When I want to choose another set of 5 letters to practice, I can simply run:

``````# get next 5 choices for future trials
next5Choices = sample(choices,5,prob=choiceProbs)
# c('U', 'A', 'Z', 'Y', 'F')
``````

This samples from the model’s probability distribution of letters. After 72 trials, my distribution looks like this:

``````# formatting
par(lty=0)
par(mar=c(3,4,1,1))
# final probabilities
barplot(choiceProbs, names.arg = choices, col=myHeatColorRamp(5)[ceiling(choiceProbs*100)-2], ylab='Probability',space=0)
par(lty='solid')
# grid lines
abline(h=seq(0.01, 0.06, 0.01), col=rgb(1, 1, 1, alpha=0.3), lwd=2,lty='solid')
`````` It looks like ‘X’, ‘D’, and ‘C’ are letters we may need to practice.

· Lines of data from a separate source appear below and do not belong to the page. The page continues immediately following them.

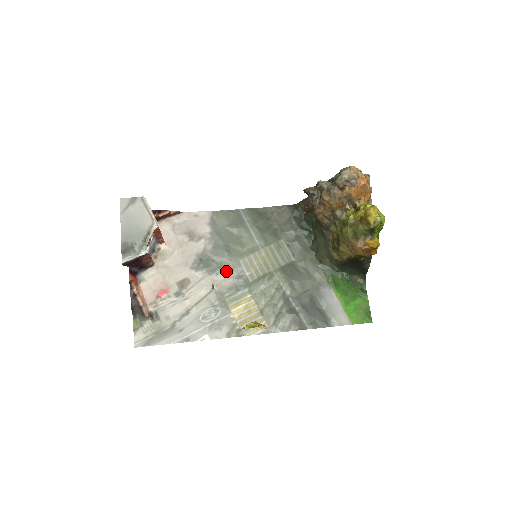
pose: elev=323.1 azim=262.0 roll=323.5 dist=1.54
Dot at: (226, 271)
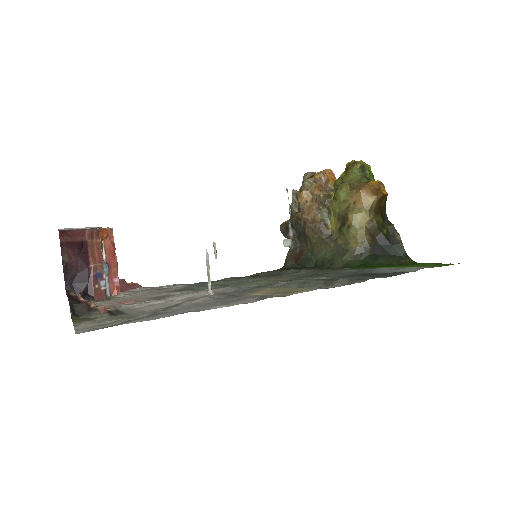
Dot at: (223, 288)
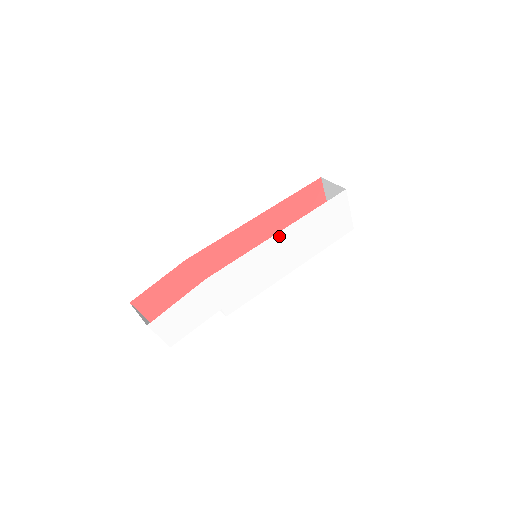
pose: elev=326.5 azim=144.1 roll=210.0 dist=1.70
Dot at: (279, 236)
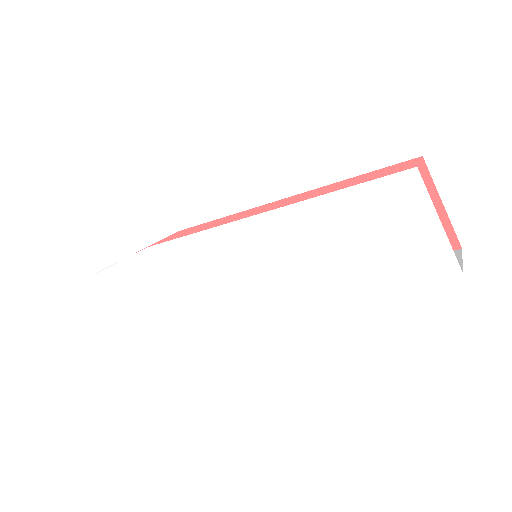
Dot at: (260, 222)
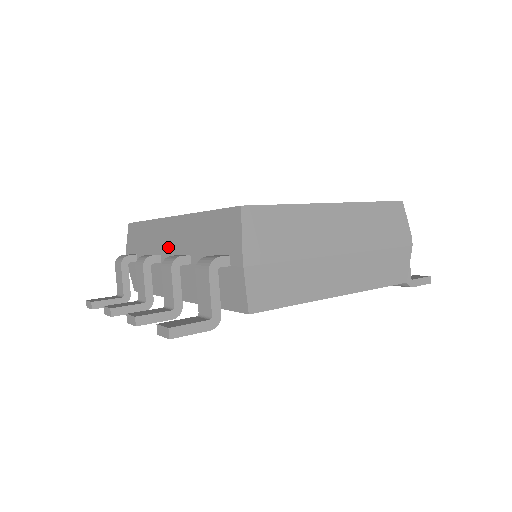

I have really been enjoying this method and it seems to work well, but how do I know that it is better than other methods? Without knowing what he would answer for each letter in any given round, there are some ways I can estimate my effectiveness. Based on the results I have seen so far, I would estimate that my son had knowledge of about 30% of letters before we began and 48% now. Assuming that he has progressed linearly, I can compare the actual cumulative reward (ability to find letters he didn’t know yet) to the expected cumulative reward from a purely random method.

``````# optimal cumulative reward
plot(1:numTrials, 1:numTrials, type='l', col=myColors, lwd=3, bty='n',xlab='Trials', ylab='Cumulative Reward')
# grid lines
abline(h=seq(0,100,20), col=rgb(0.6, 0.6, 0.6, alpha=0.3), lty='solid')
abline(v=seq(0,100,20), col=rgb(0.6, 0.6, 0.6, alpha=0.3), lty='solid')
# expected random reward, assuming linear decline from 0.7 avg reward to 0.52
expectedRandom = cumsum((1:numTrials / numTrials)*0.52 + (1-(1:numTrials / numTrials))*0.7)
# difference between actual and expected
polygon(c(1:numTrials,rev(1:numTrials)), c(cumsum(1 - trials\$Recognized),rev(expectedRandom)),col=myColors)
lines(1:numTrials, expectedRandom, lwd=3, col=myColors)
# actual reward
lines(1:numTrials, cumsum(1 - trials\$Recognized), lwd=3, col=myColors)
# labels
text(46, 54, labels='Optimal', cex=1.2, col=myColors)
text(53, 43, labels='Actual', cex=1.2, col=myColors)
text(67, 36, labels='Random', cex=1.2, col=myColors)
`````` As you can see, Exp3 is consistently beating the random model. The margin is not amazing, but keep in mind that this is truly an adversarial problem where each trial increases the odds that subsequent trials with the same alternative will not pay off. Due to that, the random model would likely perform more poorly than estimated here.

The professional educational value of this method is debatable (I am not a teacher!), but I had some fun and I think my son and I both learned a lot.